Guanie Lim is a research fellow at the Nanyang Centre for Public Administration, Nanyang Technological University, Singapore. Alvin Camba is a senior fellow of the Paramadina Public Policy Institute, Indonesia.
Is China "buying up" Southeast Asia? Since Beijing boasts the world's second-biggest economy and is the largest trade partner of many of the region's economies, this question unsettles onlookers across the world, from Washington's Capitol Hill to Metro Manila's jeepney drivers.
Implicit is the understanding that China's growing economic role in Southeast Asia is an extension of its unquenchable political ambition. Hawkish U.S. policymakers, for instance, are warning Southeast Asian states that Chinese money is spreading values antithetical to democracy.
Instead of fearing China's economic rise, however, the countries of the Association of Southeast Asian Nations should stop worrying about Beijing and focus on managing and redirecting Chinese money toward growth-enhancing initiatives.
For a start, Chinese involvement in Southeast Asia's economies is much lower than is generally thought. Statistics provided by ASEANstats shows that Chinese foreign direct investment not only trails other major investors but is narrowly focused on sectors that have lower multiplier effects on host economies.
Despite almost tripling in value from $3.5 billion in 2010 to $10.2 billion in 2018, Chinese investment consistently lags Japanese investors and cross-border investment within ASEAN. Over the same period, Japanese and ASEAN investment rose from $13 billion to $21.2 billion and $16.3 billion to $24.5 billion, respectively.
Attempts to assess Chinese aid and investments are constrained by an inability to separate commitments from actualization. Beijing has inadvertently contributed to the confusion by overstating foreign capital outflows -- in part by engaging in thousands of commitments that do not always reach completion.
This narrative unwittingly encourages Southeast Asian policymakers to feel that they need to appease Beijing to acquire Chinese money. U.S. policymakers, in turn, focus on warnings about Chinese money rather than providing viable alternatives such as increasing the U.S. economic presence in the region.
Differences in classifications and measurements of Chinese outflows have also contributed to the misunderstanding about the scale of China's economic engagement. For example, the American Enterprise Institute's China Global Investment Tracker database estimates the value of Chinese construction contracts, aid and FDI in the region at $2 trillion. But the U.S. College of William & Mary's AidData service puts Chinese official development assistance at just $600 billion.
In addition to being smaller than suggested, Chinese FDI has largely financed less growth-enhancing activities and projects. Unlike ASEAN and Japanese investment into Southeast Asia, a significant portion of Chinese FDI has gone into tertiary industries, defined as activities falling outside manufacturing, agriculture and mining.
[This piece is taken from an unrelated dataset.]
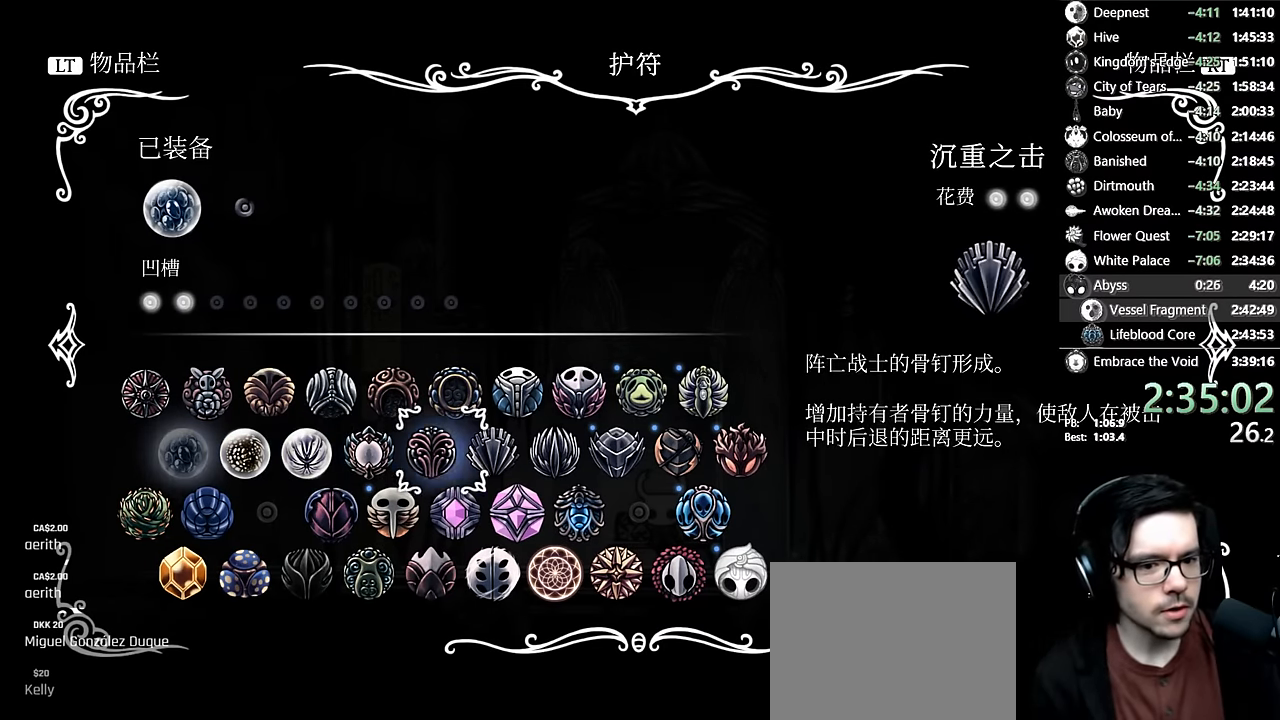
{"buttons": [], "left_stick": "center", "right_stick": "center", "events": [[67, "DPAD_RIGHT", "up"], [183, "DPAD_DOWN", "down"], [283, "DPAD_DOWN", "up"], [367, "DPAD_DOWN", "down"], [433, "DPAD_DOWN", "up"]]}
According to ASEANstats, between 40% and 68% of Chinese FDI from 2012 to 2018 went into just three main activities: real estate, finance and insurance, and wholesale and retail trade-cum-repair of motor vehicles and motorcycles. Of these sectors, real estate development is the most heavily-represented, accounting for up to 34% of Chinese FDI. Manufacturing-related FDI is marginal, accounting for an average of just 11% of annual Chinese capital flows into Southeast Asia.
Real estate-heavy FDI can be harmful to host economies because there is often a significant element of speculation, lopsided distribution of economic gains, and a lack of sustained local employment. This potentially creates more losers than winners in recipient states, especially those with high levels of inequality and social tensions. For example, high-end housing projects tend to become wealthy enclaves, pricing locals out of the market. This FDI is necessary for economic growth, but it needs to be managed by policies that limit foreign land ownership and speculative practices.
By contrast, an average of 43% of Japanese FDI from 2012 to 2018 financed manufacturing activities. This underlines the resilience of Japanese-orchestrated production networks in Southeast Asia's critical industries such as automobiles, tools, and machinery which cannot be easily displaced as they have roots dating back to the 1985 Plaza Accord.
The COVID-19 outbreak and associated lockdown measures have complicated this situation, shuttering workplaces and causing massive loss of life. The pandemic has also dampened China's economy, which is forecast to grow by just 1.2% in 2020. This will likely have a knock-on impact on Beijing's ambitious Belt and Road Initiative. But the disruption in global supply chains, while painful in the short-run, will likely foster new opportunities for savvy Southeast Asian companies.
A quick survey reveals that entrepreneurial Malaysian and Thai rubber glove manufacturers have already expanded their exports to exploit increased demand for health care products. As the region recovers, energy- and labor-efficient machinery, in which Japanese manufacturers are key players, will also likely be in demand as companies adopt long-term social distancing measures.
Far from being "bought out" by Chinese companies, the future prospects of Southeast Asian economies are considerably more optimistic than the fuss about Chinese investment would suggest. With complimentary skill sets, ASEAN and Japanese investors are perfectly capable of reasserting their dominance in the region.